27. Januar 2018

Münchner Philharmoniker – Valery Gergiev.
Elbphilharmonie Hamburg.

20:00 Uhr, Etage 12, Bereich D, Reihe 9, Platz 1


Johannes Brahms – Sinfonie Nr. 3 F-Dur op. 90

(Pause)

Richard Strauss – Ein Heldenleben op. 40
Zugabe:
Claude Debussy – Prélude à l’après-midi d’ un faune



Eine Menge Münchner in Hamburg, oder: die zwei Gesichter des Valery G. Nach der pfeilschnellen Entschlackungskur für Gevatter Brahms durch Järvi und seine Bremer Stadtmusikanten (Link) heute das extreme Gegenteil. Eine mehr als üppige Besetzung, breiteste Tempi, kombiniert mit nahezu brucknerscher Weihe und Wucht geben der dritten Sinfonie ein Gepräge, welches den Post-Beethoven-Zug zugunsten eines Super-Spätromantik-Sounds verwirft. Das Spannendste an dieser „Umkehrung“ – dass sie bestens funktioniert. Bombastische Bögen, befeuert von der stetig tremolierenden Linken Gergievs, dem es trotz Schneckentempo gelingt, die Spannung zu halten und das Gefüge zu wahren, in sengender Glut mäandernd.

Seine Münchner Kollegen liefern dazu den passenden, üppig-süffigen Klang – meine Gedanken wandern neiderfüllt an die Isar, wo diese Spitzenqualität gleich in mehrfacher Ausführung anzutreffen ist. Nach dem SOdBR nutzen auch die Philharmoniker ihren Besuch dazu, davon klingendes Zeugnis abzugeben – fehlen nur noch die Damen und Herren der Bayerischen Staatsoper, die ich im März genießen darf.

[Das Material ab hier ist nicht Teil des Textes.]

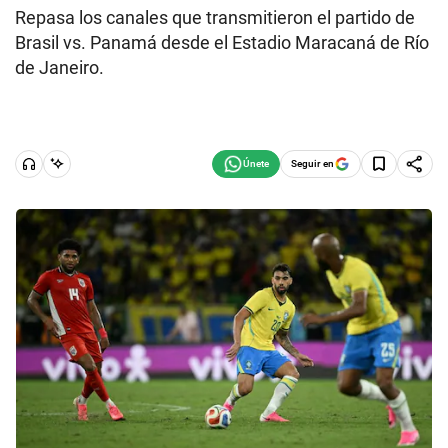
Repasa los canales que transmitieron el partido de
Brasil vs. Panamá desde el Estadio Maracaná de Río
de Janeiro.
Seguir en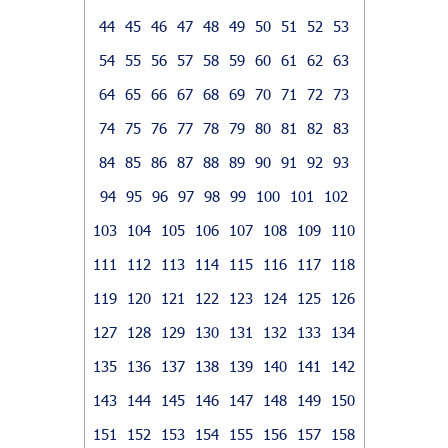
44
45
46
47
48
49
50
51
52
53
54
55
56
57
58
59
60
61
62
63
64
65
66
67
68
69
70
71
72
73
74
75
76
77
78
79
80
81
82
83
84
85
86
87
88
89
90
91
92
93
94
95
96
97
98
99
100
101
102
103
104
105
106
107
108
109
110
111
112
113
114
115
116
117
118
119
120
121
122
123
124
125
126
127
128
129
130
131
132
133
134
135
136
137
138
139
140
141
142
143
144
145
146
147
148
149
150
151
152
153
154
155
156
157
158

Aber zurück zu Gergiev, der nach der Pause mit dem Heldenleben eine gänzlich andere Gangart einschlug, als es der Bruckner-Brahms vermuten ließ. Schneidig und flott nimmt das einleitende Thema seine abenteuerlustige Fieberkurve – der Held betritt mit Verve und Schnellkraft die Bühne, der Strauss’sche Sog reißt vom ersten Moment an mit. Dabei hetzt Gergiev mitnichten stumpf durch die Partitur. Zwar wird auf der Walstatt das Schwert äußerst flink geschwungen, die vorangehende Annäherung zwischen Held und gegeigter Gattin gibt jedoch dazu kontrastierend den wachsenden Wellen der Balz genug Raum und besticht durch große Innigkeit und Herzenswärme.

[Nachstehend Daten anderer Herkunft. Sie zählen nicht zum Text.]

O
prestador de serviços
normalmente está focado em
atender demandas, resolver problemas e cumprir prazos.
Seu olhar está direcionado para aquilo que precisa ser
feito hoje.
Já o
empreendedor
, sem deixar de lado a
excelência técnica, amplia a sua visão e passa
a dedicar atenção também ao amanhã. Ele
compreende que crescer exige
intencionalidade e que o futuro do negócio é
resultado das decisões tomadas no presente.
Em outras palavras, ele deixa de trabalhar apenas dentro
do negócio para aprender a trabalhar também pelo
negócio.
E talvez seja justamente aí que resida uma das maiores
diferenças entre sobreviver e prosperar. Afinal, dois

Nach zuletzt gemischten Eindrücken bezüglich der Akustik besteht der Parkettplatz den Stresstest der Riesenbesetzung durchaus, nicht zuletzt weil Gergiev sich als großer Freund eines differenzierten, aber immer homogenen Mischklangs zeigt. Während eine relativ geringe Distanz zur Bühne in meinen Ohren häufiger schon mit Schroffheiten quittiert wurde, regiert heute der Wohlklang. Da passt es auch perfekt ins Konzept, dass sich als Zugabe Debussys Faun in der Nachmittagssonne räkeln darf – ein wohlig-verträumter Abschluss für ein Gastspiel auf höchstem Energieniveau.